I could not use db.load() where I need to query for a list of data. I
don't know if I can do that, but from looking at
the javadoc , I think we have to use db.execute() for querying a list of
data(i.e when a non primary keys are used to
query)
Personally, I run a stored procedure to return the list of IDs, then hand the ID array off to a 'bulk loader' which, for read only requests:
- Sticks the load requests, individually, into a work queue of 25-50 threads which are responsible for DB loads
- Creates a mutex for the given object type + id, and locks it, to ensure that no two applications can perform the same request for the same object simultaneously.
- Performs a cache lookup.
* This first checks a 10-minute "short term" memory which consists of all of the objects we've asked for access within the last 10 minutes, to reduce cost of deserialisation.
* This then checks a set of standalone memcached servers for a long-term cache entry; object cache lengths are determined by their appropriate loader for the specific type of object; objects pulled out of long-term cache are placed into short-term.
- Performs the db.load on the individual requested object ID; objects pulled out of DB are placed into both long and short-term cache.
At some point, once Castor moves to a 'bulk load' scenario, the cache check will be parallelised separately from the bulk load request, which should improve the load times on these objects more efficiently than parallelisation.

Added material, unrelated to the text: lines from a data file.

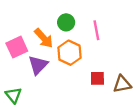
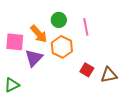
pink square: (17, 47) -> (15, 42), turned 30
red square: (97, 78) -> (87, 70), turned 32
green triangle: (13, 95) -> (12, 85), turned 42

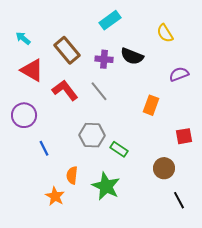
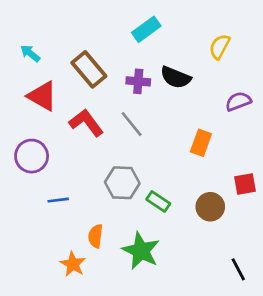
yellow semicircle: (165, 33) -> (220, 47), turned 60
blue line: (44, 148) -> (58, 200), turned -70
brown circle: (164, 168) -> (210, 207), moved

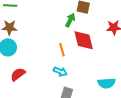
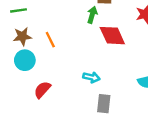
orange line: (62, 50) -> (50, 40), moved

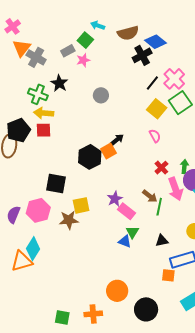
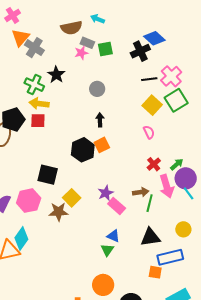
brown semicircle: (128, 33) -> (71, 28), moved
green square: (85, 40) -> (105, 49), moved, turned 35
gray rectangle: (68, 51) -> (87, 43), moved, turned 48
black line: (152, 83) -> (149, 79), turned 42
black arrow: (117, 140) -> (100, 120), moved, turned -56
green arrow: (184, 166) -> (177, 164), turned 40
brown arrow: (150, 196) -> (141, 192), turned -49
yellow square: (81, 205) -> (72, 198), turned -36
green triangle: (132, 232) -> (107, 250), moved
black triangle: (162, 241) -> (150, 237), size x1.5

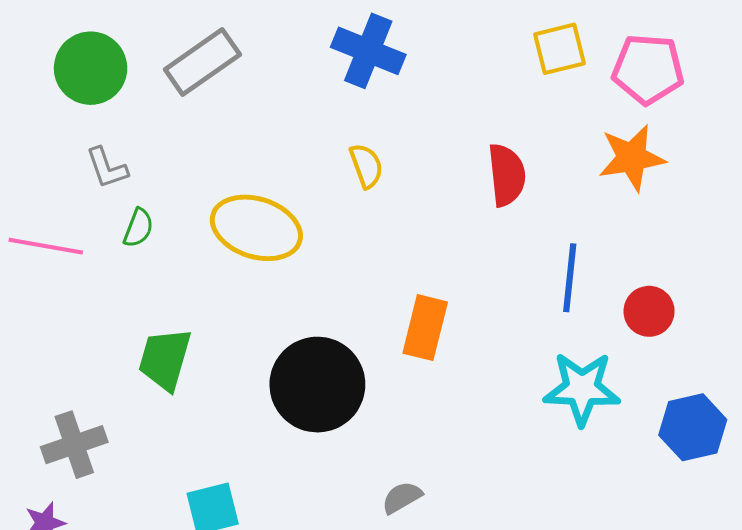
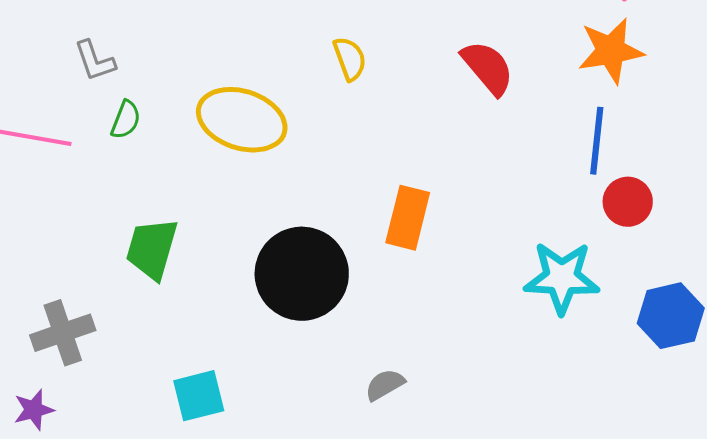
red semicircle: (507, 175) -> (488, 68), turned -34
blue line: (570, 278) -> (597, 141), moved

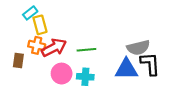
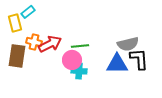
yellow rectangle: (40, 25) -> (15, 23), moved
brown rectangle: (18, 61) -> (17, 56), size x1.6
pink circle: (62, 74) -> (72, 60), moved

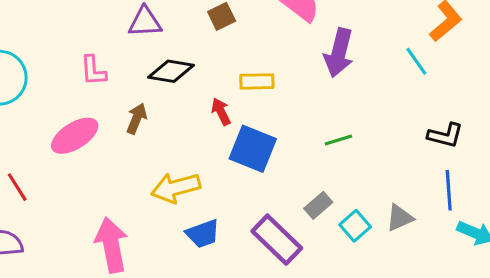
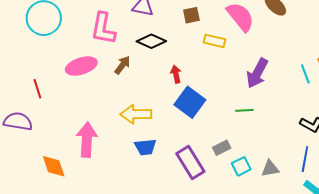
purple arrow: (339, 53) -> (257, 73), moved
pink L-shape: (93, 71) -> (103, 29), size x1.6
yellow rectangle: (257, 81) -> (215, 41), moved

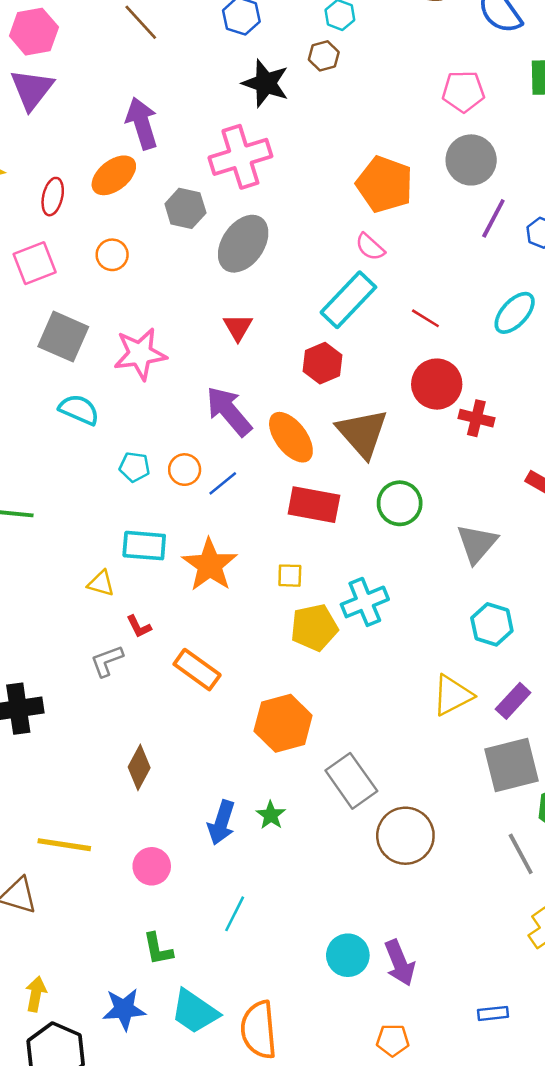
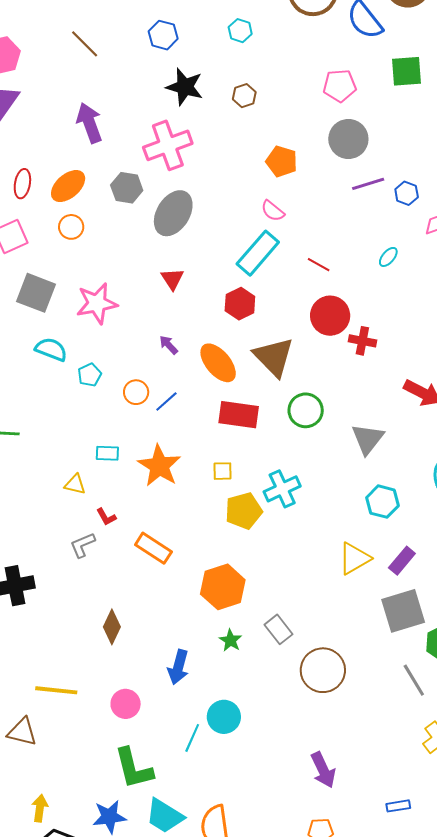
brown hexagon: (324, 56) -> (244, 96), moved
orange ellipse: (114, 175) -> (68, 186), moved
orange pentagon: (385, 184) -> (282, 161), size x0.7
purple line: (493, 218) -> (368, 184), turned 48
cyan ellipse: (515, 313) -> (388, 257), size x0.6
purple arrow: (229, 411) -> (168, 345), size x0.5
cyan pentagon: (134, 467) -> (90, 375), moved, turned -30
cyan rectangle: (144, 546) -> (107, 453), size x0.7
gray rectangle: (351, 781) -> (278, 629), size x0.7
green star: (271, 815) -> (230, 640), moved
green L-shape: (158, 949) -> (134, 768), size x1.6
cyan circle: (348, 955) -> (224, 717), moved

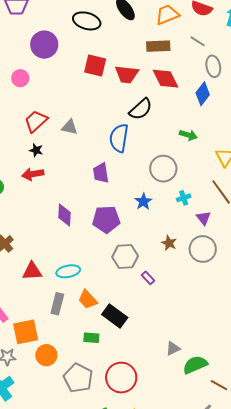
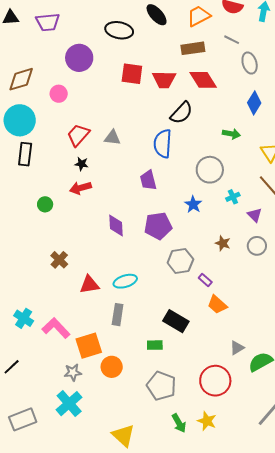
blue diamond: (203, 94) -> (254, 103), moved
gray circle: (203, 249) -> (257, 246), size x0.7
orange trapezoid: (88, 299) -> (217, 305), moved
gray pentagon: (78, 378) -> (161, 386), moved
red circle: (121, 378) -> (215, 381), moved

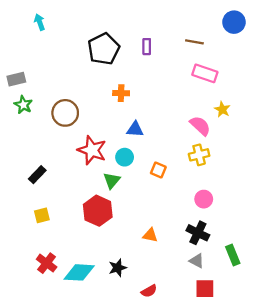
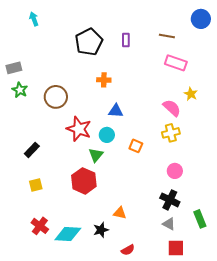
orange triangle: (150, 235) -> (120, 213), moved

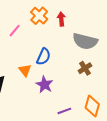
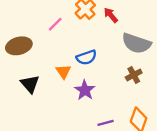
red arrow: (61, 19) -> (111, 15), turned -40
blue semicircle: (44, 57) -> (86, 57), turned 42

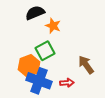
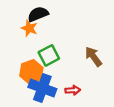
orange star: (53, 26) -> (29, 28), moved
brown arrow: (86, 65) -> (93, 57), moved

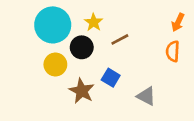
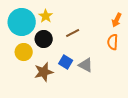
yellow star: (94, 22) -> (46, 16), moved
brown star: (82, 91) -> (44, 72), turned 30
gray triangle: (146, 96) -> (86, 65), moved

Strategies depend on what you're trying to do; those who rely on synchronized caches, such as JCache, have no need for a long/short- term distinction, and it just gets in the way of synchronization.
However, you can successfully write stored procedures which return nothing more than the ID, and then load those IDs individually.

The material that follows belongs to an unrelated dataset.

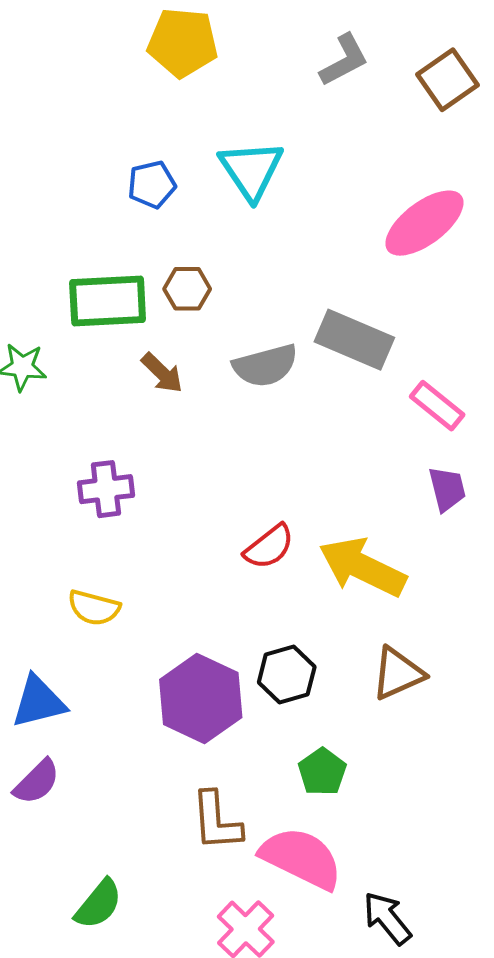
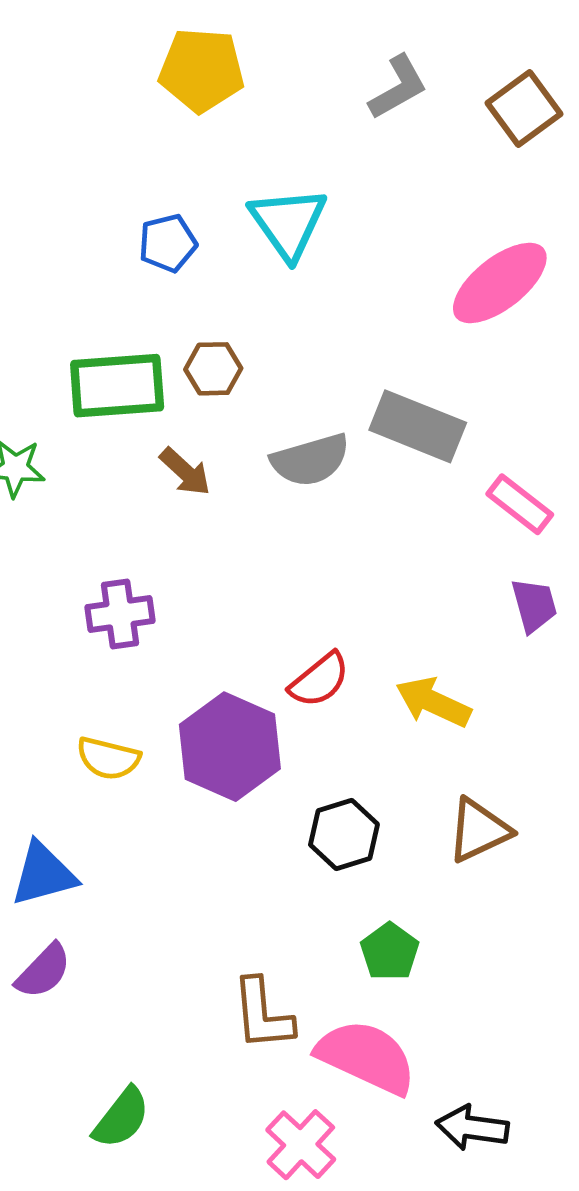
yellow arrow: (362, 567) -> (433, 702), size x0.7
purple hexagon: (201, 699) -> (230, 747), moved
black arrow: (387, 918) -> (472, 1128), turned -42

Does castor have a distributed cache to use in clustered environment ?
There's a few in progress which will make it into a future release; but for the most part, I have to say, they're about to become awfully easy to write (implement Map, basically). The bigger problem is on which distributed cache backend you intend to use, and what the licensing on them is.

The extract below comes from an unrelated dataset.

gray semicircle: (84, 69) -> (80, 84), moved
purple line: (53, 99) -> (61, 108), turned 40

There are good commercial ones, a good one under the Apache license, a few under GPL/LGPL; it depends on your project. Licensing may prevent us from releasing a cache for every system under the sun.
As for whether or not we'll be writing our own cross-server multicast framework: IMO, we haven't the time, interest, or fascination for wheel reinvention, especially when other people are only too willing to help tackle the hard stuff in their own projects. :) Find a framework and use it; each has different strengths and weaknesses.
There will be a general performance improvement in the cards for the non-synchronized built-in implementations of caches at some point in the future, and those, too, may offer some important features to users.
Since the objects we configured in castor's cache are time-limited, (in our
case 15 mins), in a clustered environment different instances of castor(in
diff app servers) have their own cache. How will the cache in the second
instance be updated if the cache in the first instance is updated via the
application.
I think you already know the answer to that question. ;)
Cheers, Greg